From their early spring emergence in tones of glossy green, bronze, or red to their final winter display of dried foliage and seed heads, astilbes offer an astounding array of qualities to the garden. The basal clump of bright, feathery, or dissected leaves supports strong stems of feathery plumes or tight spikes containing hundreds of tiny florets. Demanding full to part shade and a ready supply of moisture throughout the season, they are one of the few such plants not bothered by slugs. Disease- and insect-resistant, they prefer well-drained, organic soil with a good mix of leaf mold and compost, which imitates the natural forest floor. Known to be heavy feeders, they can be satisfied with a one-time application of a timed-release granular fertilizer.
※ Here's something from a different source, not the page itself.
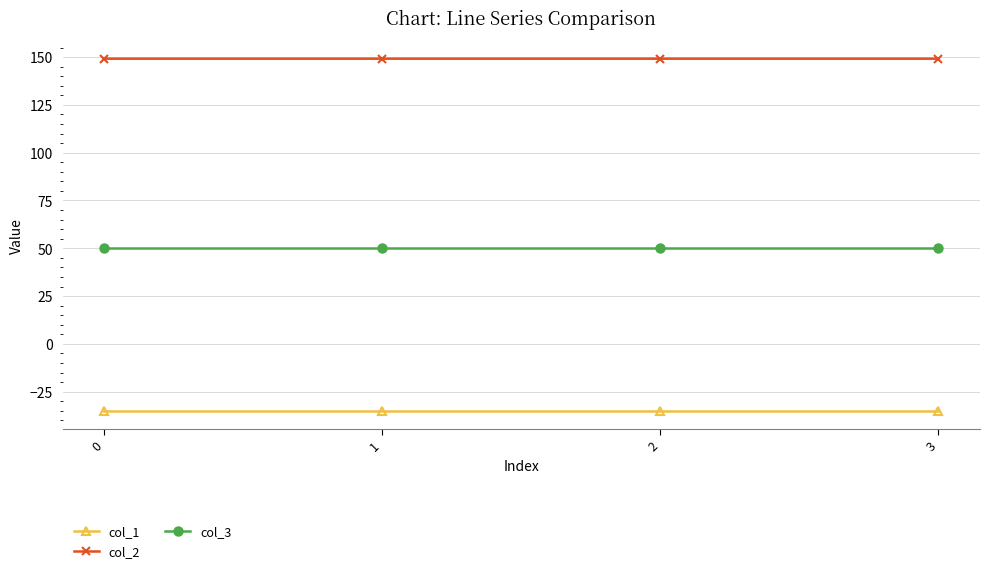

Is this an area chart (filled region under the line)?

No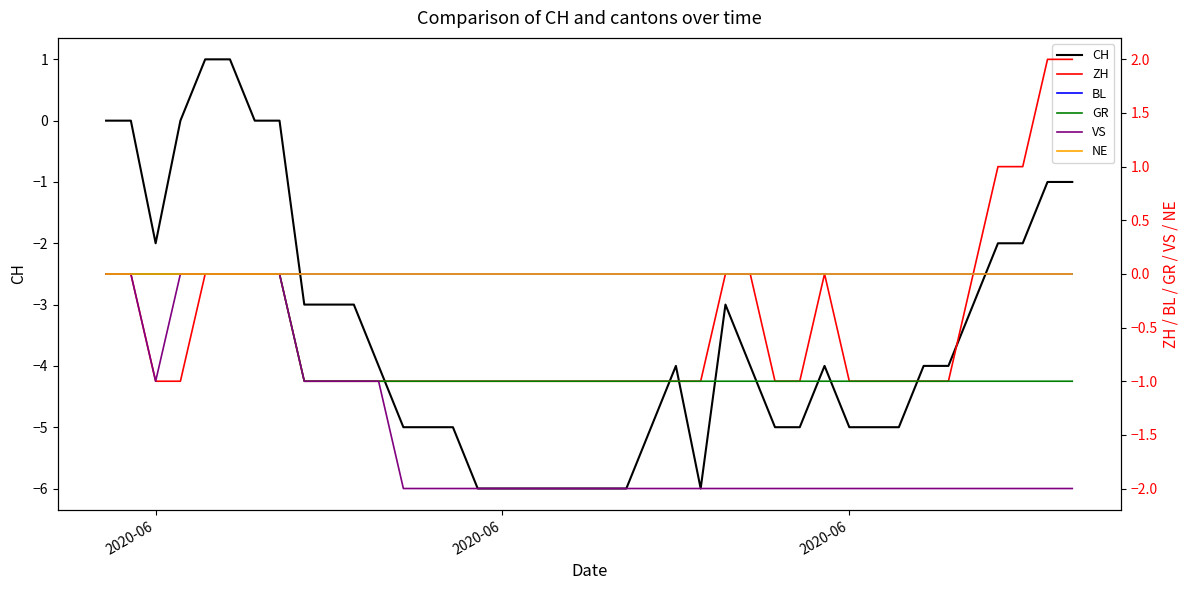

What is the average value of the VS series?

-2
Astilbes can be problematic if planted in strong sun or exposed to drought — both situations will cause their leaves to curl and scorch. To preserve precious moisture, mulch garden beds. Hardy from zones 4 to 8, they are a favored winter-interest plant and many gardeners keep them standing in their dried form. The season of bloom varies with the species and cultivar, but astilbes could bloom from May to August. To keep plants fresh, divide clumps every three to four years in spring.
The options in flower color, fragrance, height, and bloom time all add to the astilbe's interest. A favorite choice of the lowest-growing, ground-cover type is Astilbe simplicifolia 'Sprite'. It blooms with soft pink flowers that top out at 1 1/2 feet. Another good selection from the shorter astilbes is the sturdy-stemmed, lavender-pink Astilbe chinensis 'Pumila', a late-blooming, fast-spreading ground cover.
For a dramatic statement, the tallest of the genus, Astilbe chinensis var. taquetii 'Superba', grows 4 to 5 feet and features purple-rose flowers. Cultivars of the Chinese astilbes are faster to spread, making them fine candidates for ground covers. The famous German hybridizer George Arends (1862-1952) considered the astilbe such a favorite that he introduced 74 new cultivars in 50 years. Astilbe arendsii cultivars are among the early bloomers (May to June) and must be planted where they can receive constant moisture.Astilbe x arendsii 'Fanal' (red) lines the Waterfall Garden path along with Astilbe thunbergii'Straussenfeder' (salmon pink). The red foliage of 'Fanal' echoes the mahogany red of the fallen Scots pine needles that surround these plants.
Throughout the Lakeside Gardens and along the shoreline, look for masses of Astilbe x arendsii 'Amethyst' (lavender), 'Deutschland' (white), 'Finale' (soft pink), and Astilbe rosea 'Peach Blossom' (peachy pink). Outside the Visitor Center, you'll see Astilbe x arendsii 'Gladstone' (white).